In 1964 the World Medical Association adopted the Helsinki Declaration after careful debate and deliberation. Its principle 37, taken from the current (2013) revised version, reads:
“Unproven interventions in clinical practice
- In the treatment of an individual patient, where proven interventions do not exist or other known interventions have been ineffective, the physician, after seeking expert advice, with informed consent from the patient or a legally authorised representative, may use an unproven intervention if in the physician’s judgment it offers hope of saving life, re-establishing health, or alleviating suffering. This intervention should subsequently be made the object of research, designed to evaluate its safety and efficacy.
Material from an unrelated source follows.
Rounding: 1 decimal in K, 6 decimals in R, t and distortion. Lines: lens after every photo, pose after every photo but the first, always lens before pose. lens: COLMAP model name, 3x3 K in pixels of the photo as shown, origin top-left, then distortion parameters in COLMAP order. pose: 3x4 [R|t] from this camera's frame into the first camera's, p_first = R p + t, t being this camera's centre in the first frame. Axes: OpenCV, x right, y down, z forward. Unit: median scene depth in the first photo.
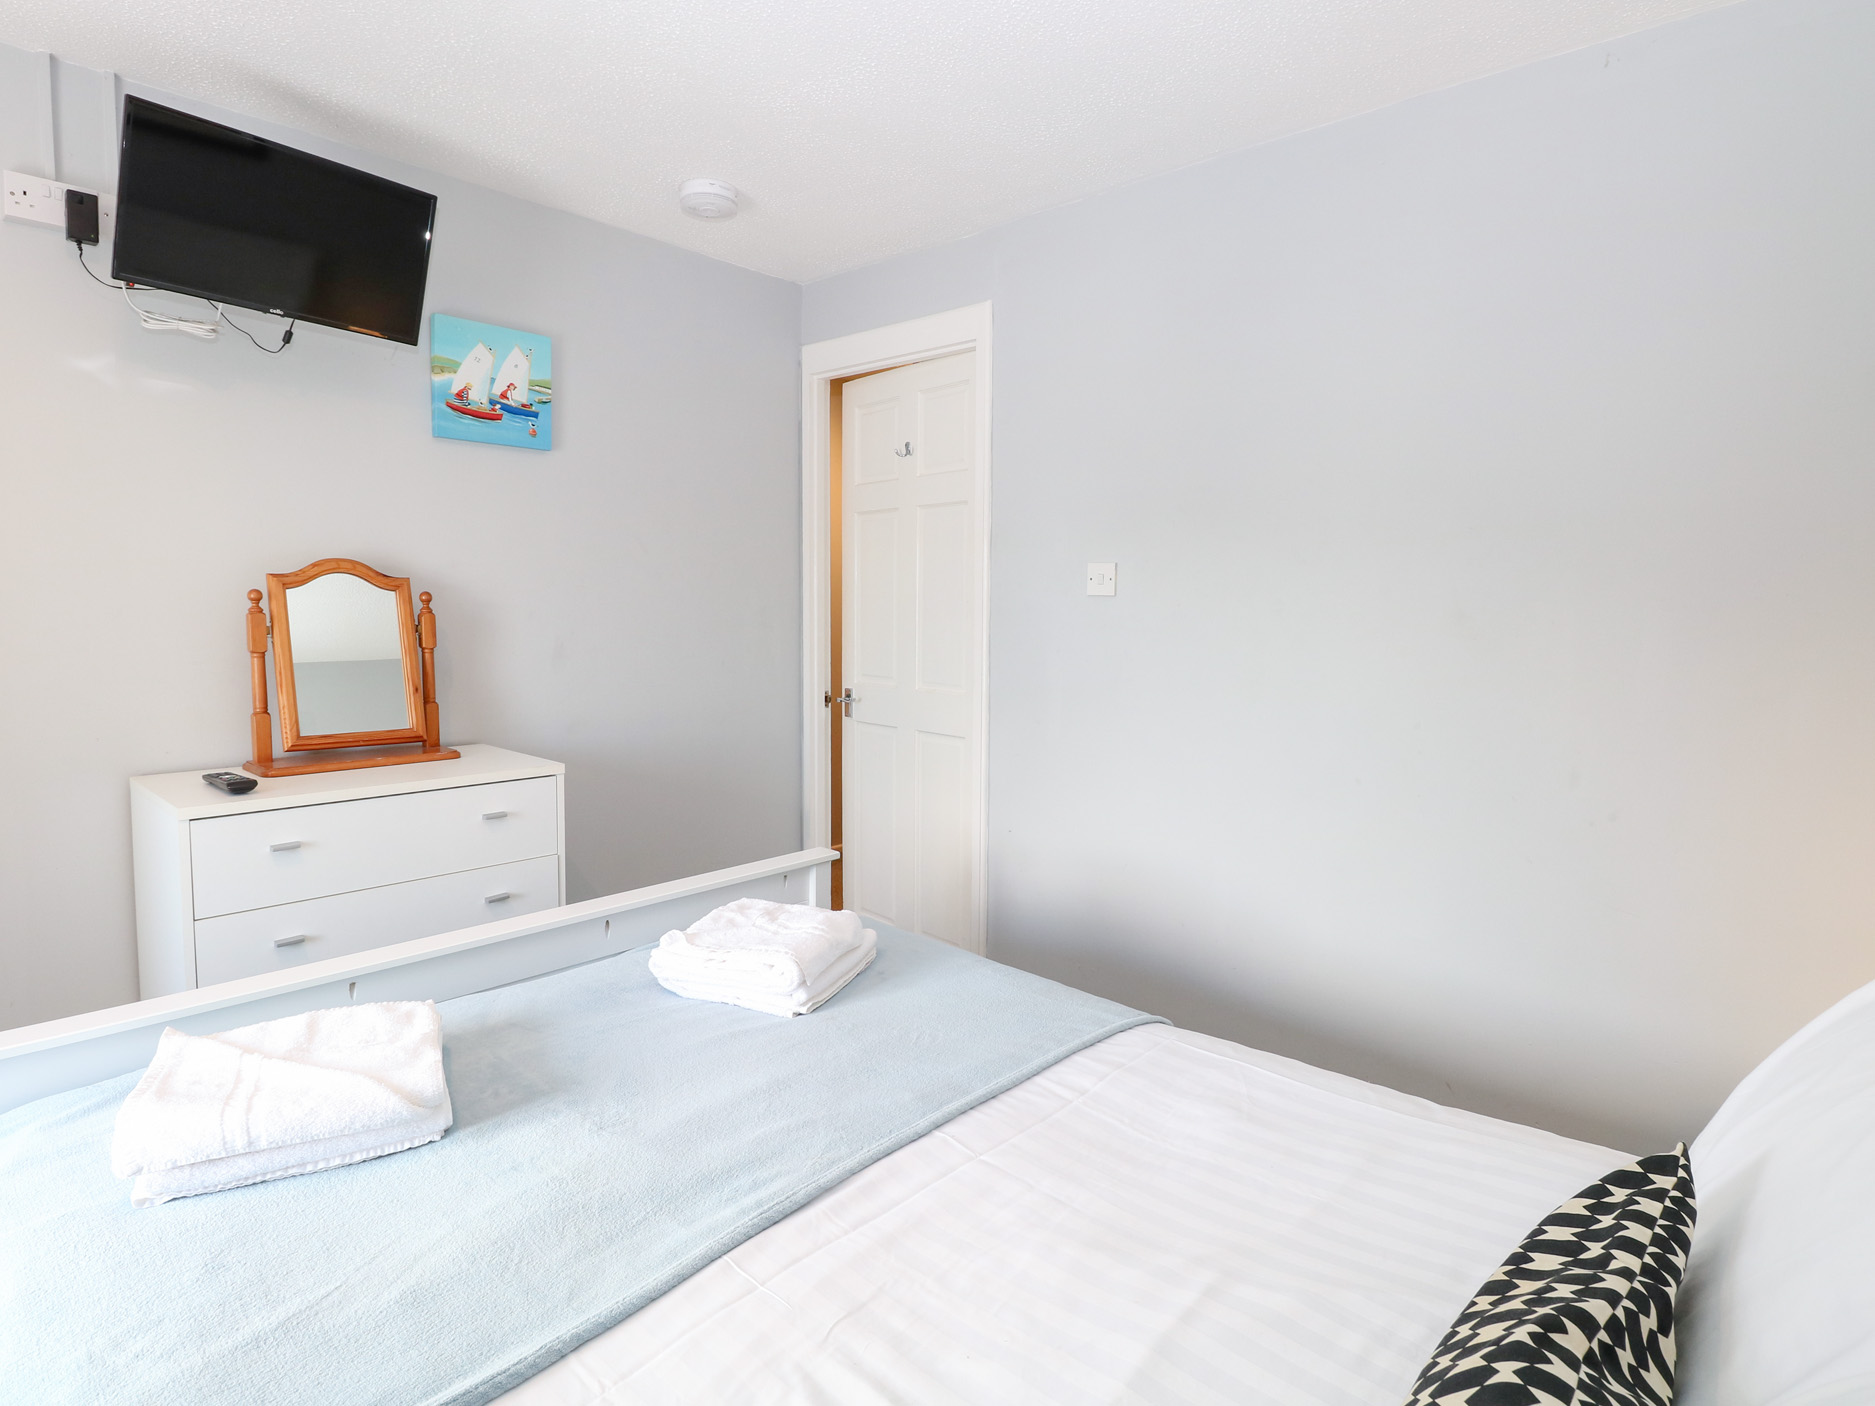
lens RADIAL K [[992.0, 0, 932.0], [0, 992.0, 682.4], [0, 0, 1]] dist [0.001147, -0.014380]
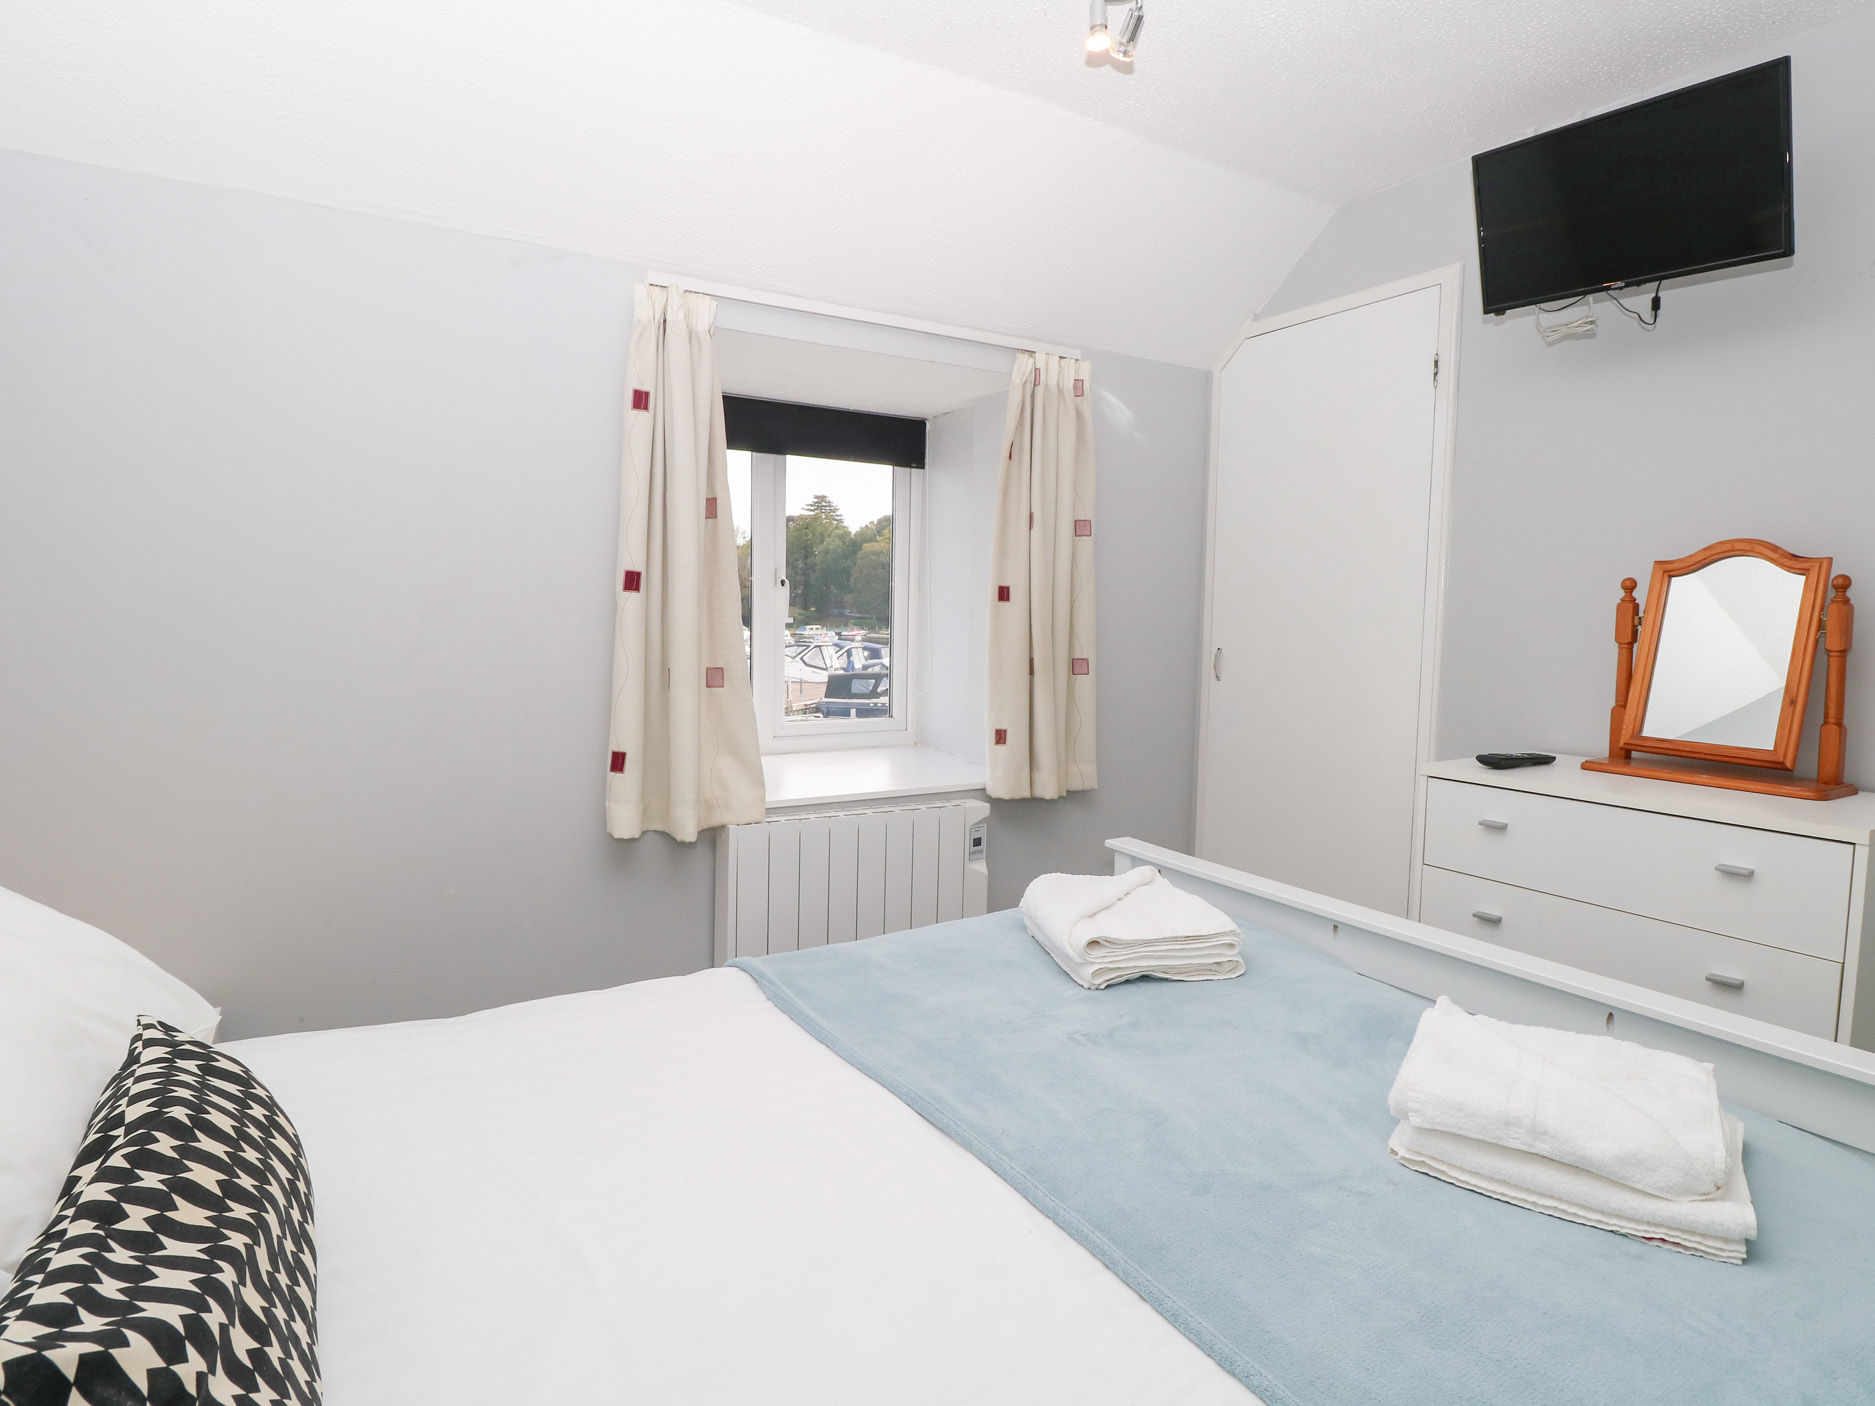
lens RADIAL K [[992.0, 0, 932.0], [0, 992.0, 682.4], [0, 0, 1]] dist [0.001147, -0.014380]
pose [[-0.259040, 0.058105, -0.964117, 0.414213], [-0.093609, 0.991980, 0.084935, -0.011445], [0.961320, 0.112251, -0.251523, 0.586814]]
In all cases, new information must be recorded and, where appropriate, made publicly available.”
No Covid-19 vaccine is available in SA and no vaccine exists in the world with a proven track record beyond clinical trials. On the contrary, there have been horror stories of deaths after taking certain vaccines.ADVERTISING
SA clinicians have an ethical duty to consider ivermectin for their patients suffering from Covid-19. The SA Health Products Regulatory Authority (Sahpra), which is struggling with an unenviable backlog of work, has no business thwarting ethical medical conduct. To do so amounts to maladministration of its regulatory mandate and is detrimental to the recovery prospects of patients infected by the virus who are willing and able to give informed consent to orally taking this cheap and readily available drug, which was invented in 1975 and has been in use on humans and animals since 1981.
Sahpra has been asked to straighten up and fly right. If it does not, diligently and without delay, it behoves the office of the public protector to investigate the suspicion of improper conduct on the part of Sahpra and swiftly take appropriate remedial action that ensures the availability of ivermectin to those who are minded to offer it to their duly informed and consenting patients. Heaven forbid that crass commercial considerations or idiotic ideological dogma, or both, are informing the resistance to the use of ivermectin for Covid-19 patients.